WHAT IS ASKED:
**A)** In the essay on young communities' political power, how many people and locations did the DeCafe pilot bring together?
**B)** Please carry on the essay about young communities' political power from the point where it stops.

EXTRACT TO READ:
## Start

What will it take for young communities to realise their political power?

Or why we need a more 17th-century approach to politics….

 

Over the past six years Bite The Ballot has laid the foundations to evolve the relationships between individuals, communities and decision making. Where some only see barriers, we search for solutions, and although our level of resource does not yet match our vision or desire, we are making progress.

Our goal is to cease to exist and we are carefully planning how we ensure some of our most successful campaigns become redundant. This will happen when political engagement and changemaking has become a habitual part of the fabric of a modern day society.

I am not talking about the politics we have now, our current mirage of a democracy is the main reason many do not get involved. Our education system is redundant and is failing generations of young people leaving school unprepared. They enter the real world as consumers not citizens, nor are they equipped to ensure their opportunities match their aspirations.

We have a huge opportunity here in the UK, but for too many ignorance is seen as bliss and it’s easier to say ‘nothing will ever change’ than to consider doing something about it. But with meaningful engagement, our youngest citizens can be the difference. If we empower generations of citizens with hope, resilience and a strong sense of responsibility, they will ensure the desires of the people are at the heart of the decision-making process.

If we engage on mass we will shake the foundations of our current politics, expose its flaws, and most importantly drive forward solution-focussed approaches to change. One way in which Bite The Ballot is doing this is by creating safe spaces for discussion among people who are different. Different interests, class, culture, religion and above all cognitively diverse.

How have we done this?

Well, we took a ready-made idea straight off the shelf…. okay this particular idea was on a 17th-century shelf, and needed a modern-day reinvigoration.

I am talking about coffee houses and tea rooms, and the 17th-century tradition of coming together to discus the news of the day, gossip and politics. Last year we piloted a series called DeCafe [Democracy Cafe], which brought together 600 people across 50 locations in the UK. Working in collaboration with Starbucks UK, Reluctantly Brave and a whole host of community partners we brought this tradition back.

We breathed new life into community discussions around issues that many realised for the first time were…. political.

People shared their thoughts, concerns and solutions and understood that we can care about the same things and want different outcomes. The most important thing however, is to have the conversation. The simplicity here is what makes DeCafe special. Imagine if you have attended one of these events, discussed with strangers a whole variety of issues and heard their opinions on them.

## End

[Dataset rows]
## Start

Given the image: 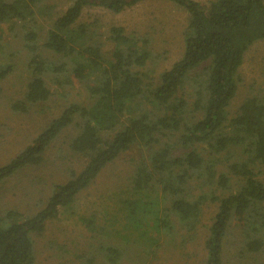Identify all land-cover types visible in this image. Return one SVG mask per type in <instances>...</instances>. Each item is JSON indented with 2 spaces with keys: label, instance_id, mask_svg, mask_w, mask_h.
I'll list each match as a JSON object with an SVG mask.
<instances>
[{
  "label": "trees",
  "instance_id": "trees-1",
  "mask_svg": "<svg viewBox=\"0 0 264 264\" xmlns=\"http://www.w3.org/2000/svg\"><path fill=\"white\" fill-rule=\"evenodd\" d=\"M45 1L0 0V27L13 21L30 23L25 41L33 57L25 102H45L50 96L44 74L51 68L33 45L40 16L50 21L41 47L71 63L70 74L88 83L93 103L89 108L71 104L51 120L0 167V183L25 167L39 165L46 148L75 119H79L78 130L68 146L84 160V166L78 173L70 170L68 180L55 186L46 206L33 217L20 221L14 212L0 217V264H34L32 235L40 234L48 221L57 218L60 208L71 205L102 169L133 145L157 146L132 178L136 192L155 190L168 204L154 227L172 229L170 217L174 216L189 233L198 222L200 205L207 200H190V182L216 183L225 193L230 189L231 179L222 173L215 176V164L205 162L200 150L213 155L231 150L235 161L227 165V171L237 185L222 198L210 197L218 203V211L204 244L206 264H221L222 239L233 218L248 234L245 249H262L264 184L259 169L264 165V98L245 99L232 118L227 108L236 94L235 77L245 52L264 41V0H214L206 6L193 0H71L55 18L51 16L56 7ZM149 1L171 3L187 15L182 56L156 80L143 71L151 58L146 40L117 26L104 38L97 20L78 23L86 10L117 15ZM104 39L113 45L108 60L102 53ZM55 68L64 71V64ZM11 70V66L2 67L0 80ZM148 99L157 106L156 113L140 108V102ZM6 219L17 222L4 227Z\"/></svg>",
  "mask_w": 264,
  "mask_h": 264
},
{
  "label": "rangeland",
  "instance_id": "rangeland-1",
  "mask_svg": "<svg viewBox=\"0 0 264 264\" xmlns=\"http://www.w3.org/2000/svg\"><path fill=\"white\" fill-rule=\"evenodd\" d=\"M193 1L206 6L214 0ZM45 2L56 7L52 18L71 5V0ZM94 19L104 38L111 27L117 26L148 42L151 58L143 71L154 80L182 56L187 15L171 3L143 2L117 15L90 9L83 12L78 23H90ZM36 23L39 32L33 45L51 72L44 74L50 96L45 102L35 104L26 103L24 99L33 57L25 41L26 27L30 23L13 21L0 27V69L12 68L11 73L0 80V167L28 146L68 106L77 104L89 108L93 103L86 90L88 83L79 82L70 74L71 63L41 47L50 21L38 16ZM112 48L104 39L102 53L106 60ZM62 64L64 71L55 68ZM235 84L236 94L227 108L229 118L245 99L264 98V41L254 43L245 52ZM140 106L157 112L151 99L140 102ZM78 123L79 119H75L46 148L39 165L25 167L0 183V217L7 212L18 214L20 221L33 217L46 206L55 186L68 180L70 170L81 171L84 160L68 146L77 133ZM156 148L133 145L102 169L71 205L60 208L57 218L48 221L40 234L31 237L34 264H206L204 244L218 211V203L210 197L222 198L227 191L236 188V179L227 171V165L235 161L234 156L231 150L216 155L200 150L205 162L215 164V176L222 173L231 179L230 189L225 193L216 183L190 182V200L199 197H207V200L200 205L198 222L189 233L174 216L170 217L172 229L154 227V220L161 216L163 207H168L167 202L155 190L136 192L133 189L132 178L137 167L142 162L147 164ZM259 170V179L264 184V165ZM13 222H17L16 219H6L2 225ZM245 231L239 221L234 218L229 221L221 243V264H264V247L258 252L245 249L248 235Z\"/></svg>",
  "mask_w": 264,
  "mask_h": 264
}]
</instances>
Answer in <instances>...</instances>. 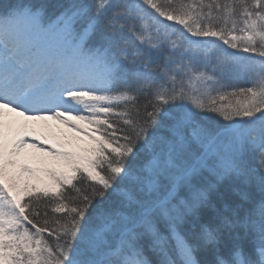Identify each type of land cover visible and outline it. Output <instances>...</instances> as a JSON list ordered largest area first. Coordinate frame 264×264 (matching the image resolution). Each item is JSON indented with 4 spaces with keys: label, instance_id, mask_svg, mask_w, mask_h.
<instances>
[{
    "label": "snow or ice",
    "instance_id": "1",
    "mask_svg": "<svg viewBox=\"0 0 264 264\" xmlns=\"http://www.w3.org/2000/svg\"><path fill=\"white\" fill-rule=\"evenodd\" d=\"M0 264H264V0L0 3Z\"/></svg>",
    "mask_w": 264,
    "mask_h": 264
},
{
    "label": "trees",
    "instance_id": "2",
    "mask_svg": "<svg viewBox=\"0 0 264 264\" xmlns=\"http://www.w3.org/2000/svg\"><path fill=\"white\" fill-rule=\"evenodd\" d=\"M4 2V0H0V3H3Z\"/></svg>",
    "mask_w": 264,
    "mask_h": 264
}]
</instances>
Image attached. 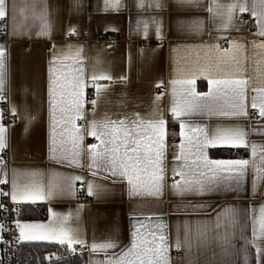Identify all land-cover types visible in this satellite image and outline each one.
I'll return each mask as SVG.
<instances>
[{"label": "crops", "instance_id": "1", "mask_svg": "<svg viewBox=\"0 0 264 264\" xmlns=\"http://www.w3.org/2000/svg\"><path fill=\"white\" fill-rule=\"evenodd\" d=\"M145 8L137 7L138 0H120L118 10L106 6L105 0H80V7L74 8V0H7L8 14L3 24V35L0 38V46L5 49V88L7 94V111L11 113L10 106L17 110V121L7 129V147L0 153L6 165L7 184H0V192L10 193L13 170L20 174V179H29L25 174L39 173L38 179L45 192L52 174H58V181L66 185L71 177L80 175L85 181L94 180L102 187L95 196H88L86 184L75 181L73 193L60 192L52 198L37 200L36 203L23 202L16 204L19 210L24 207L43 208L41 219L23 220L17 214V220L21 223L47 224L53 217L52 212L60 216L69 217L68 226L79 229L80 236L87 241V264H104L105 253L90 251L93 242L103 243L109 239H116L119 252L126 246H130L133 225L139 227L142 232L166 234L170 247L171 264H245L244 238H252V215L259 217L260 209L264 207V185L255 195L251 191L252 172L249 169L247 191L238 195L224 193L222 191L210 193L204 196L176 195L171 189L174 181L180 180L173 174V168L180 166L178 146L181 143L180 123L174 120L170 108L172 106L171 81L179 79L178 70L189 68L198 59L203 60L206 53L204 46L219 42L222 48L229 47L223 41H216L218 33L205 5L210 0H204L199 8L181 7L175 0H161L164 8L158 10L147 5L152 0H144ZM221 4L232 3L233 0H218ZM36 4V11L42 10L47 4V19L51 25L50 37L37 36L40 22L32 17V4ZM25 10L28 19L21 16V10ZM244 16V17H242ZM13 17L15 23H24L28 34L12 35ZM162 23V39L155 36L156 25L153 20ZM142 21L149 23L148 36L144 37ZM196 21H203V31L199 34L190 30V25ZM241 21L245 23L241 24ZM70 28H75V34H69ZM239 29V30H237ZM94 31H100L108 35H115L116 40L109 44L103 39L95 38ZM256 31L255 22L249 13L238 14L234 20V26L227 33L233 38H241L247 45V56L244 67L245 75L249 78V85L253 83L255 76V64L253 63L252 41L259 40L252 34ZM9 41V42H7ZM55 45V47H53ZM71 46V47H69ZM77 49H82L81 57L85 75L89 77V86L85 89V119L77 121L78 126H87L92 116V108L87 101V93L90 92L96 99L95 88L91 86L90 77L93 73H104L112 77L111 81H100L107 84L106 92H103L95 106V119L102 120L107 114L111 119H132L133 113H139L145 119L156 118L152 116L154 109L162 112L167 121L166 131V156L164 160L166 181L163 196L154 198L150 196H135L129 194L126 181L112 183L109 180L93 178L87 168L88 157L84 155L82 162L84 167L67 166L56 163L50 159V120L48 105L49 66L54 56L74 54ZM258 58V57H257ZM74 61L64 60L63 64H57L60 70L71 67ZM122 77L124 79H122ZM160 84V87H156ZM180 89V85L176 86ZM195 89L197 93L209 91L208 81L203 77L196 79ZM255 95L249 88L248 119L239 121L228 120L224 117L207 114H193L181 117L192 128L200 127L208 131L209 135L217 125H229L239 123L249 133V143L264 144V120L251 108V97ZM160 99L157 100L156 97ZM3 115L5 113L2 110ZM12 114V113H11ZM13 115V114H12ZM29 119L31 122L29 123ZM178 128V141L173 142L170 137L171 128ZM59 131V130H57ZM187 134V129H186ZM98 144L94 138L85 136L84 145ZM239 152L242 157H216L211 151ZM208 158L213 160H251L250 149L238 148H207ZM4 156V158H3ZM259 160V156H257ZM4 196H0V201ZM11 202L10 196L6 197ZM12 203V202H11ZM202 205V207H200ZM239 210L241 224L243 225V238L241 225L235 228V247L231 254H222L220 242L212 240L206 247H193L189 251L182 248L176 251L174 244L179 228L181 241L184 240L183 226L185 223L213 224L219 213L226 208ZM18 210V211H19ZM45 215V216H44ZM1 223V222H0ZM161 225L165 227H160ZM220 231H223L221 229ZM19 235V232H18ZM27 247L47 248L59 246L47 241H21ZM66 247V246H65ZM44 252V251H43ZM179 254V256H177ZM248 264H257L256 249L250 244L247 246ZM1 256V252H0ZM1 264V261H0Z\"/></svg>", "mask_w": 264, "mask_h": 264}, {"label": "snow or ice", "instance_id": "2", "mask_svg": "<svg viewBox=\"0 0 264 264\" xmlns=\"http://www.w3.org/2000/svg\"><path fill=\"white\" fill-rule=\"evenodd\" d=\"M181 7L199 9L204 0H175ZM106 6L118 10L120 0H105ZM144 0H138L137 7L145 8ZM74 8L80 7V0H74ZM149 8L163 10L161 0H152L147 5ZM32 17L40 22L37 36L50 37L51 25L47 19V4L37 12V5H31ZM218 33L216 41H223L229 47L222 48L219 42L204 46L206 55L203 60L198 59L189 68L178 70L180 78L171 81L172 106L170 112L174 120L180 123L181 143L178 146L176 160L180 161L178 168H173V174L180 180L171 185L173 192L181 197L186 195L204 196L210 193L224 192L239 194L247 191V180L251 168V191L255 195L264 185V144L249 143V133L239 123L229 125H217L212 134L204 128H192L181 117L193 114H207L224 117L228 120L239 121L248 119L249 103L248 91L255 93L251 97V108L264 120V0H233L229 4H221L218 0H210L205 5ZM249 13L255 22L256 31L252 34L259 40L252 41L253 63L255 64V76L253 83L249 85L244 67L247 56V45L241 38H233L227 33L234 26V20L238 14ZM8 14L7 0H0V21ZM21 16L26 21L25 10H21ZM12 35L28 34L24 23L16 24L13 17ZM155 25L156 39L161 40L162 23L152 21ZM144 37L148 36L149 23L142 21ZM245 23L241 21V24ZM191 31L199 34L203 31V21H196L189 26ZM239 30V29H237ZM2 32V28H0ZM76 29L70 28L69 34H75ZM55 47V45H53ZM71 47V46H69ZM82 49H77L74 54H61L54 56L49 66L48 105L50 120V159L67 166L84 167L83 157L87 154L89 174L96 179L111 180L112 183L126 181L130 195L150 196L160 198L163 196L166 173L164 160L166 156V125L162 112L154 109L152 116L156 118L145 119L139 113H133L132 119H111L105 114L104 119H95V106L108 85L100 81H111L112 77L104 73H93L90 77L91 86L95 88L96 99L90 101L92 116L87 126H78L77 121L85 119V89L89 86V77L85 75ZM258 57V58H257ZM71 59L74 65L65 66L66 70H60L57 64H63L64 60ZM5 49L0 46V101L4 100L5 88ZM203 77L208 81L209 91L197 93L195 89L196 79ZM122 79H124L122 77ZM180 85V89H177ZM157 84L156 87H160ZM160 99L159 96L156 97ZM11 113L17 115L14 105L10 106ZM3 120V112L0 109V121ZM31 119H29V123ZM264 127V126H262ZM187 129V134H186ZM59 130V131H57ZM7 129L0 122V153L7 147ZM264 135V131L260 133ZM85 136L94 138L99 143L85 146ZM245 148L250 149L252 159L213 160L209 159L207 148ZM259 156V160H257ZM7 165L0 159V184H7ZM29 179L23 182L20 174L13 170L10 193L0 192V196H10L13 205L23 202L36 203L37 200L52 198L60 192L73 193V184L80 181L86 184L88 196H95L101 189V185L94 180L85 181L83 176L71 177L66 185L58 181V174H52L45 192L44 185L36 179L39 173L25 174ZM202 207V205H200ZM0 209L7 211L0 203ZM15 211V208L13 209ZM49 212L53 219L47 224L21 223L15 220V227L19 232L16 237L19 241H47L61 247L66 246L70 252H75V245L81 249L89 247L87 241L79 234V229L68 226L69 217L60 216ZM241 225L243 238V225L239 210L226 208L219 213L213 224L185 223L183 226L184 240L177 237L174 247L177 252L182 248L189 251L195 244L197 247H206L210 241L220 242L222 254L229 255L235 247V228ZM132 240L130 246H126L119 252L116 239H109L103 243L93 242L90 251L93 253L104 252V264H171L170 245L166 234L142 232L143 225H133ZM160 227H165L161 225ZM223 229V231H220ZM8 229L0 223V244L7 250L8 241L3 239V233ZM245 241V264H248L247 246L250 244L256 249L257 264H264V207L260 209L259 217L252 215V238ZM52 264H59V256L55 259L47 257Z\"/></svg>", "mask_w": 264, "mask_h": 264}, {"label": "built area", "instance_id": "3", "mask_svg": "<svg viewBox=\"0 0 264 264\" xmlns=\"http://www.w3.org/2000/svg\"><path fill=\"white\" fill-rule=\"evenodd\" d=\"M0 28H2L3 31L2 23H0ZM93 35L95 38L103 39L104 41H107L109 44H113V42L116 40L115 35H108L100 31H94ZM0 38L5 39L3 32H0ZM3 96H4V100L0 101V109L5 111L3 115L4 125L9 126L15 123L17 121V118L11 113H9L7 109H5L7 107V94L3 93ZM92 99H93L92 94L88 92L87 101L90 108L93 107L90 103ZM234 153L237 154V157H240V154L238 152H234ZM0 203H2L4 205V208L7 209L6 212L3 209H0V222L4 225L6 229H8L7 232L3 233V239L8 241L7 250L5 251V246L3 244H0L1 264H22L20 260L19 251L20 248L23 246V243L16 239V237H18L19 235H18V230L15 227V220H17L16 213L18 212L19 207L17 205H13V203H11L9 199L6 197H3ZM14 208L15 211H13ZM74 247L76 248V251L70 252L69 254L65 255V257H70L74 255H84L86 253V248L81 249L79 245H75ZM57 255H58V249L55 247H52L51 249L44 252H39V253L34 252V255L28 259V264H41L42 260H49L46 259L47 257H51L55 259ZM177 256H179V254Z\"/></svg>", "mask_w": 264, "mask_h": 264}, {"label": "trees", "instance_id": "4", "mask_svg": "<svg viewBox=\"0 0 264 264\" xmlns=\"http://www.w3.org/2000/svg\"><path fill=\"white\" fill-rule=\"evenodd\" d=\"M170 137L172 141L175 143L178 141V128H171L170 130ZM239 153V152H238ZM240 156L244 157L246 156V152L244 154L239 153ZM211 155L213 156H220V157H237L236 153H231L230 151H223V150H217V151H211ZM44 211L43 208H33V207H24L20 209L17 213H19V218L23 220H36L41 219V212ZM52 247H55L58 249V255L59 256V264H87L86 257L84 255H74L70 257H65V255L69 254L70 251L67 250V248L61 247V246H50L47 248H38V247H27L23 245L20 248L19 254H20V260L22 264H28V259L34 255V252H43L51 249ZM54 260V259H53ZM41 264H52V261L49 260H42Z\"/></svg>", "mask_w": 264, "mask_h": 264}]
</instances>
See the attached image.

## End

THE RESPONSES:
**A)** 600 people across 50 locations in the UK.

**B)**
If in the future the political outcome is one that they preferred rather than your own, you now have a personal understanding, as to why other outcomes are desired. You now have perspectives you can draw on when discussing these issues in the future.

The modern-day aspect of DeCafe is digital engagement — it has to be as we are enabling the most connected generation that have ever walk the face of Earth. So we have to ensure we feed their demand for digital engagement as a means to ignite political conversations. This was achieved through our gamified web app ‘Verto’.

This app allows individuals to swipe right if they agree, left if they disagree, with statements on a range of topic whilst receiving instant feedback. Verto builds a profile that enables them to compare their views to their local community, the nation and those wanting to represent them. Last year Verto saw 389,000 unique users play the app and the data was incredible. Bite The Ballot now have insight into people’s opinions across 39 different political topics; broken down by age, gender and location. The one glaringly obvious conclusion, from the data extracted from Verto, is that young citizens are not all left wing, they are in fact different across a whole range of issues.

Verto will launch on Monday March 21st to aid Londoners in deciding which Mayoral candidate shares their views on different issues. Our call to action is simple: stand up, get registered and admit ‘I am political’.

This is a guest blog, authored by Ashoka Fellow, Michael Sani. You can find Bite the Ballot on Twitter. For more news on the world’s leading social entrepreneurs you can follow Ashoka on Twitter.

This piece was orginally published on Virgin.com on 14th March 2016.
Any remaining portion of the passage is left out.